AEI should have titled their blog post- When Snark Goes Horribly Wrong.
As already noted, GWB was touted as having the highest number of CEOs and managed the drive the economy over a fucking cliff and enter into an entirely misguided war. And there is no underlying information about where data even come from or the rationale for selecting these particular Cab Secs.
Then again, the hacks at AEI are not particularly noted for their intellectual rigor.
President Bush (43) was the worst and totally discredits private sector experience. Done.
/snark
I mean as compelling as the GWB rejoinder might have been, still his percentages are far, far, far closer to FDR and L. Johnson. Bush (43) is within 10% of every President in the last 100 years except Carter, Kennedy, Hoover, and TR; whereas, the Obama cabinet is within 10% of none and 20% away from the next closest should prove well absolutely nothing.
Without a correlation to which departments and a clear definition of what counts as private sector experience versus public sector, this chart is useless. Not to mention we’re comparing the first 10 months of the Obama presidency to 108 years of Cabinets…including Warren Harding’s.
That said, I would presume thinking people could agree that public nor private sector experience are reliable predictors of administrative excellence or failure. The most compelling argument would be for both, experience with the subjects ones department regulates or is tasked to work with as well as experience with the unique work environment that is the executive branch. The proof is in the pudding not the pedigree.

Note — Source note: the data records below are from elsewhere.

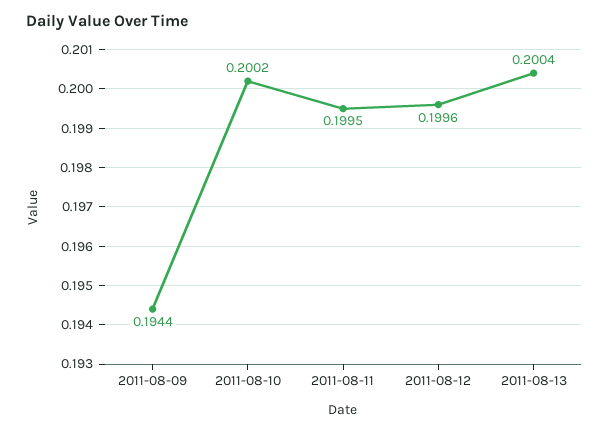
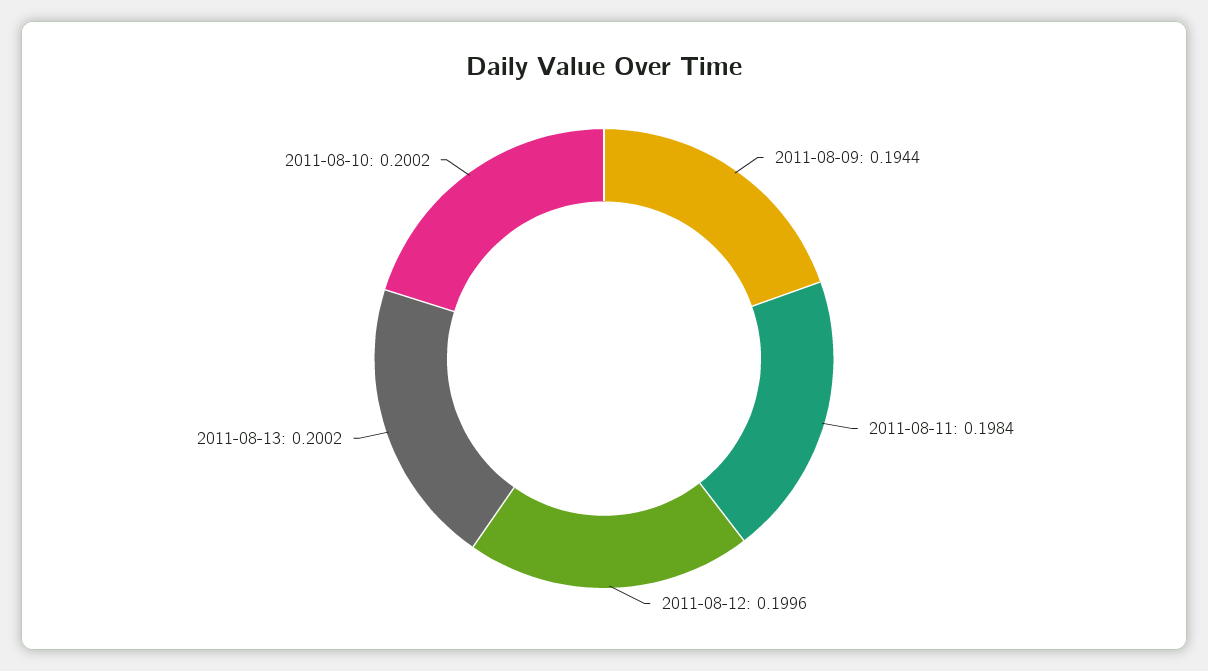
  {
    "2011-08-09": 0.1944,
    "2011-08-10": 0.2002,
-   "2011-08-11": 0.1995,
+   "2011-08-11": 0.1984,
    "2011-08-12": 0.1996,
-   "2011-08-13": 0.2004
+   "2011-08-13": 0.2002
  }

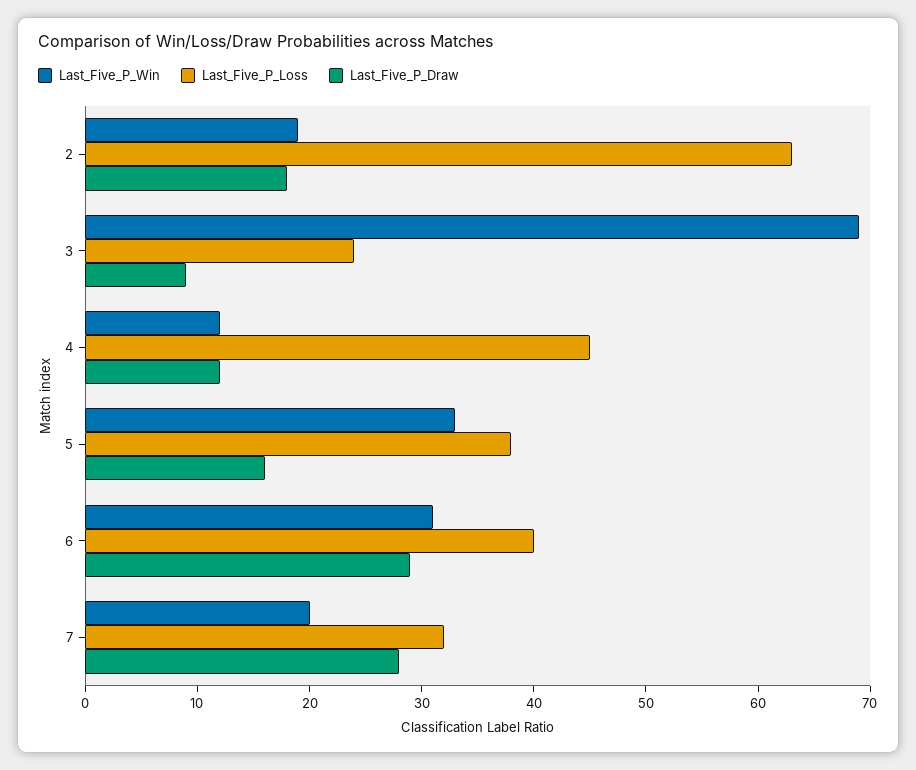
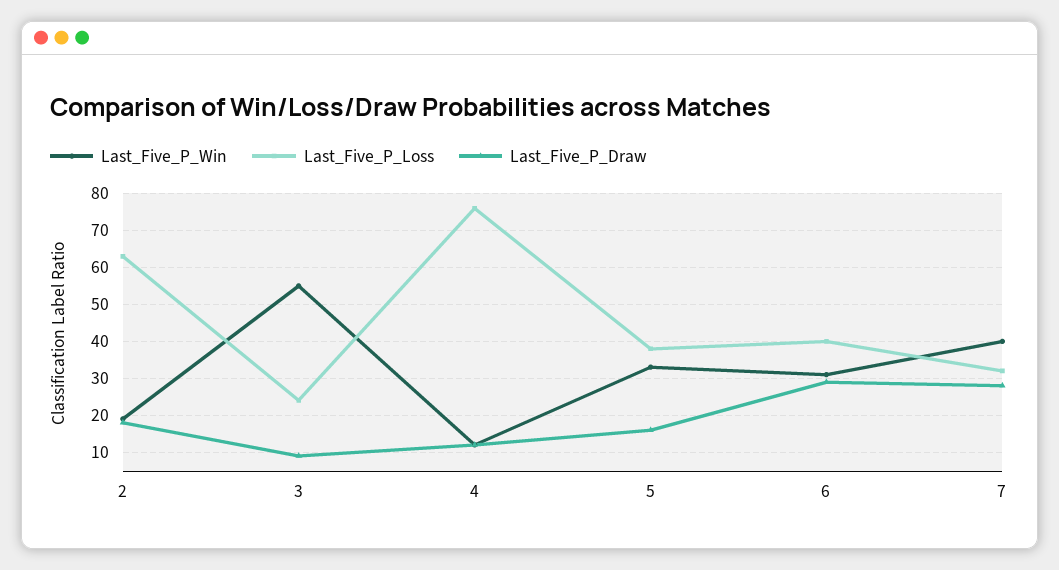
  {
    "Last_Five_P_Win": {
      "2": 19,
-     "3": 69,
+     "3": 55,
      "4": 12,
      "5": 33,
      "6": 31,
-     "7": 20
+     "7": 40
    },
    "Last_Five_P_Loss": {
      "2": 63,
      "3": 24,
-     "4": 45,
+     "4": 75,
      "5": 38,
      "6": 40,
      "7": 32
    },
    "Last_Five_P_Draw": {
      "2": 18,
      "3": 9,
      "4": 12,
      "5": 16,
      "6": 29,
      "7": 28
    }
  }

The chart’s useless without a lot of things. Since Eisenhower, we’ve added several departments: Transportation, Housing and Urban Development, Education, Veterans Affairs, Energy. For several of those, private sector experience might not be all that useful. But at energy, we have Steven Chu, who competed successfully in the world of research for many years. There is no tougher competition in any enterprise. Is that counted as private sector, since it’s not necessarily government?
In any case, this Obama bunch is as talented as any cabinet we’ve had in the past 120 years, maybe since Lincoln. I suppose if one is determined to find something to grouse about, one can find it. Few of them speak French fluently, for example. And there is a bias towards graduates of Ivy League schools. I don’t think any are graduates of community colleges, and I don’t think any of them have ever been plumbers.
For that matter, few of them are skilled cabinet makers. What is it you think really sticks in the craw of the American Enterprise Institute? Few of them are idiots? None of them have a history of Brown Shirt involvement? None of them have sucked on the sugar teat of the American Enterprise Institute? What?
I’m not done yet, but with the first three Obama cabinet members I checked — in order of succession — I’ve got 13.5% with prior business experience. . .[later] I’ve found two without business experience about halfway through . . . I think the chart is not an outlier, it’s just a liar.